Wednesday 23 February 2011

Blood Brothers #1

Did you ever hear the story of the Johnston twins?
As like each other as two new pins.
How one was kept, and one given away,
And they were both born, and died, on the very self-same day.


I went to see Blood Brothers again the other week, and remembered why it is possibly my favourite musical. It’s not really for the dancing. Rather, great tunes... and a story about real things.

The gist is that a wealthy lady persuades her cleaner to give her one of her twins, as the wealthy lady hasn’t been able to have children. We then follow the two boys as they grow up, and see how the simple fact of growing up in different backgrounds makes their lives turn out tragically differently. The narrator closes with this thought:

And was superstition to blame for what came to pass?
Or what the English have come to know as ‘Class’?


There is a lovely moment in The West Wing, when the young Jed Bartlett comments to his father’s secretary, “In our family we don’t talk about money.” To which she replies, “That’s because you have money.” I think class works similarly. If you don’t think you have a class, if you don’t think it’s an issue, that’s almost certainly because you’re middle class, like the majority of people in the UK.

A great easy way to find out the blind spots in your own culture is to ask people from other countries what they are. They will be able to think of a few! One which often gets mentioned for us in the UK is this issue of class. In America, a millionaire and a hot dog salesman will talk the same way, watch the same sports, have the same values and wear the same clothes. Think about millionaires and men on burger vans in this country! Someone said class is in the UK what racism is in the US.

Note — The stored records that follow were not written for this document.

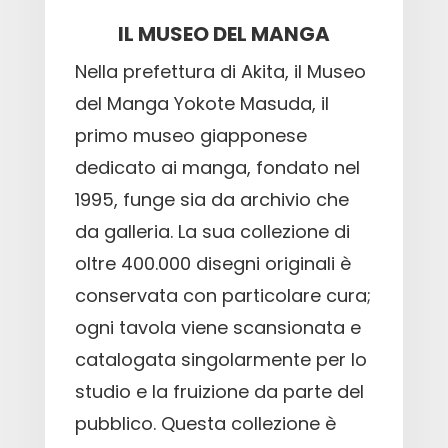
IL MUSEO DEL MANGA
Nella prefettura di Akita, il Museo
del Manga Yokote Masuda, il
primo museo giapponese
dedicato ai manga, fondato nel
1995, funge sia da archivio che
da galleria. La sua collezione di
oltre 400.000 disegni originali è
conservata con particolare cura;
ogni tavola viene scansionata e
catalogata singolarmente per lo
studio e la fruizione da parte del
pubblico. Questa collezione è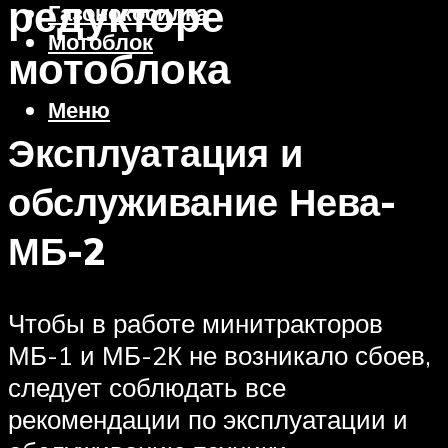
редукторе
Газонокосилка
Мотоблок
мотоблока
Меню
Эксплуатация и
обслуживание Нева-
МБ-2
Чтобы в работе минитракторов
МБ-1 и МБ-2К не возникало сбоев,
следует соблюдать все
рекомендации по эксплуатации и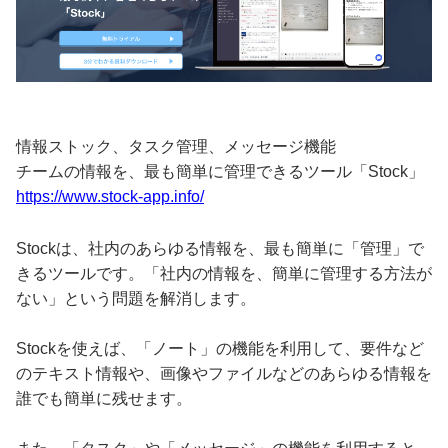
情報ストック、タスク管理、メッセージ機能
チームの情報を、最も簡単に管理できるツール「Stock」
https://www.stock-app.info/
Stockは、社内のあらゆる情報を、最も簡単に「管理」で
きるツールです。「社内の情報を、簡単に管理する方法が
ない」という問題を解消します。
Stockを使えば、「ノート」の機能を利用して、要件など
のテキスト情報や、画像やファイルなどのあらゆる情報を
誰でも簡単に残せます。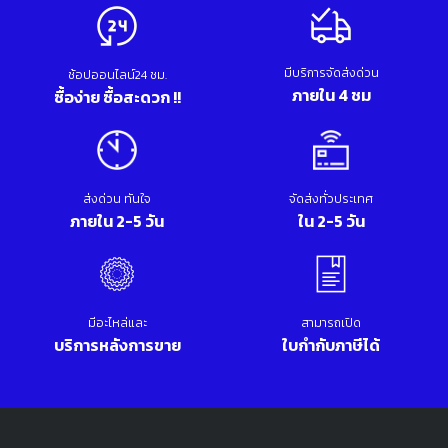
มีบริการจัดส่งด่วน
ช้อปออนไลน์24 ชม.
ภายใน 4 ชม
ซื้อง่าย ซื้อสะดวก !!
ส่งด่วน ทันใจ
จัดส่งทั่วประเทศ
ภายใน 2-5 วัน
ใน 2-5 วัน
มีอะไหล่และ
สามารถเปิด
บริการหลังการขาย
ใบกำกับภาษีได้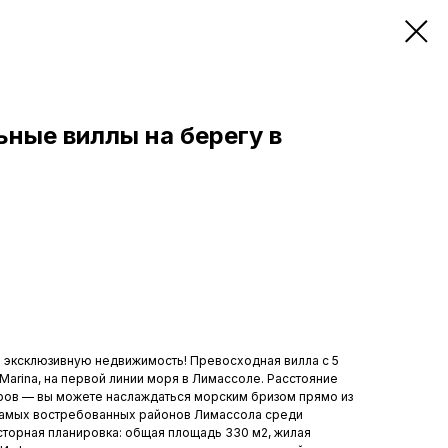
ные виллы на берегу в
эксклюзивную недвижимость! Превосходная вилла с 5
Marina, на первой линии моря в Лимассоле. Расстояние
тров — вы можете наслаждаться морским бризом прямо из
з самых востребованных районов Лимассола среди
торная планировка: общая площадь 330 м2, жилая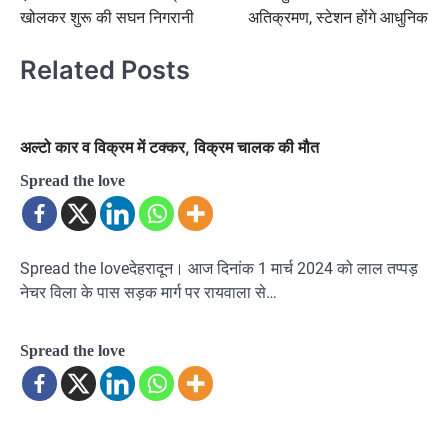
खोलकर शुरू की सघन निगरानी
अतिक्रमण, स्टेशन होंगे आधुनिक
Related Posts
अल्टो कार व विक्रम में टक्कर, विक्रम चालक की मौत
Spread the love
Spread the loveदेहरादून। आज दिनांक 1 मार्च 2024 को लाल तप्पड़
नेचर विला के पास सड़क मार्ग पर रायवाला से…
Spread the love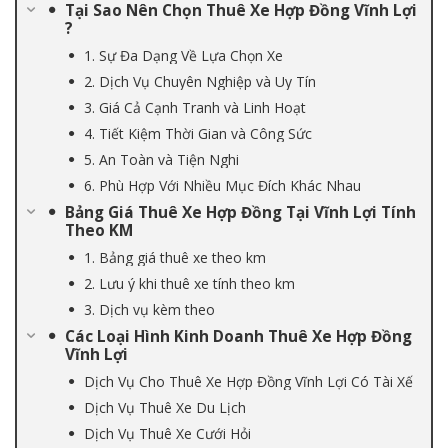
Tại Sao Nên Chọn Thuê Xe Hợp Đồng Vĩnh Lợi
?
1. Sự Đa Dạng Về Lựa Chọn Xe
2. Dịch Vụ Chuyên Nghiệp và Uy Tín
3. Giá Cả Cạnh Tranh và Linh Hoạt
4. Tiết Kiệm Thời Gian và Công Sức
5. An Toàn và Tiện Nghi
6. Phù Hợp Với Nhiều Mục Đích Khác Nhau
Bảng Giá Thuê Xe Hợp Đồng Tại Vĩnh Lợi Tính
Theo KM
1. Bảng giá thuê xe theo km
2. Lưu ý khi thuê xe tính theo km
3. Dịch vụ kèm theo
Các Loại Hình Kinh Doanh Thuê Xe Hợp Đồng
Vĩnh Lợi
Dịch Vụ Cho Thuê Xe Hợp Đồng Vĩnh Lợi Có Tài Xế
Dịch Vụ Thuê Xe Du Lịch
Dịch Vụ Thuê Xe Cưới Hỏi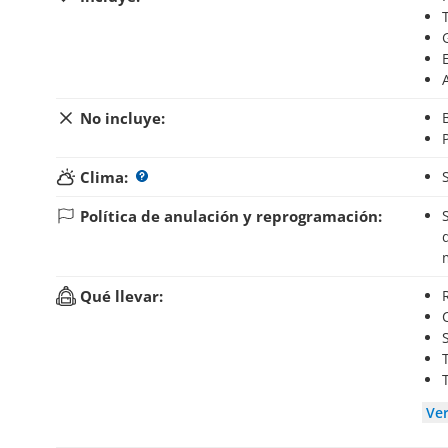
No incluye:
Clima:
Política de anulación y reprogramación:
Si anulas tu reserva hasta 3 días antes del inici
Qué llevar:
Ve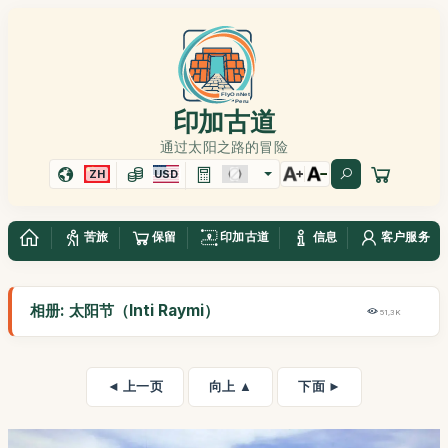
印加古道
通过太阳之路的冒险
ZH
USD
苦旅
保留
印加古道
信息
客户服务
相册: 太阳节（Inti Raymi）
51,3K
◄ 上一页
向上 ▲
下面 ►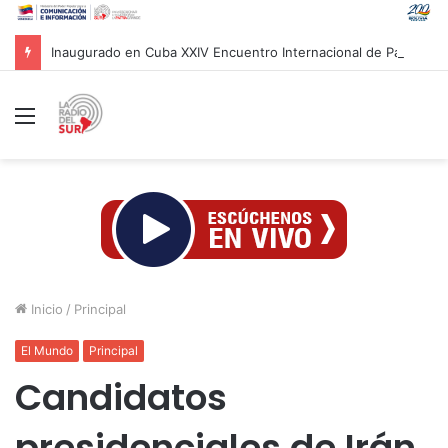
Inaugurado en Cuba XXIV Encuentro Internacional de Partidos Comunistas y Obreros
Menú
Inicio
/
Principal
El Mundo
Principal
Candidatos
presidenciales de Irán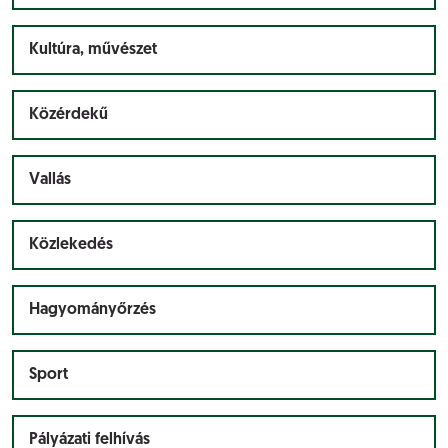
Kultúra, művészet
Közérdekű
Vallás
Közlekedés
Hagyományőrzés
Sport
Pályázati felhívás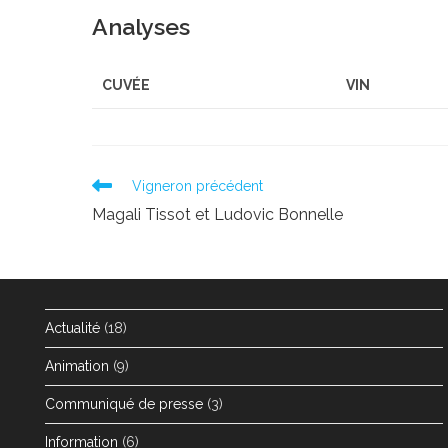
Analyses
CUVÉE
VIN
Read
Vigneron précédent
more
Magali Tissot et Ludovic Bonnelle
articles
Actualité
(18)
Animation
(9)
Communiqué de presse
(3)
Information
(6)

Now just because Trade Unions and working class political heroes seem to have faded from the TV since the 70s, it doesn’t mean the working class have gone anywhere. In fact, I would guess that life is tougher for people from a working class background now than ever. Consumerism, snobbery in popular culture, the export of industrial jobs, the decline of ideas how to do life through rejection of tradition/authority/values, and hopeless corrupt administration of welfare policy by the civil service have completely disempowered working class people. 20% of the UK population is now overwhelmed by unemployment, addictions, broken families, isolation, lack of education, depression, anxiety, low self esteem, crime and criminal records. This is an issue worth thinking about.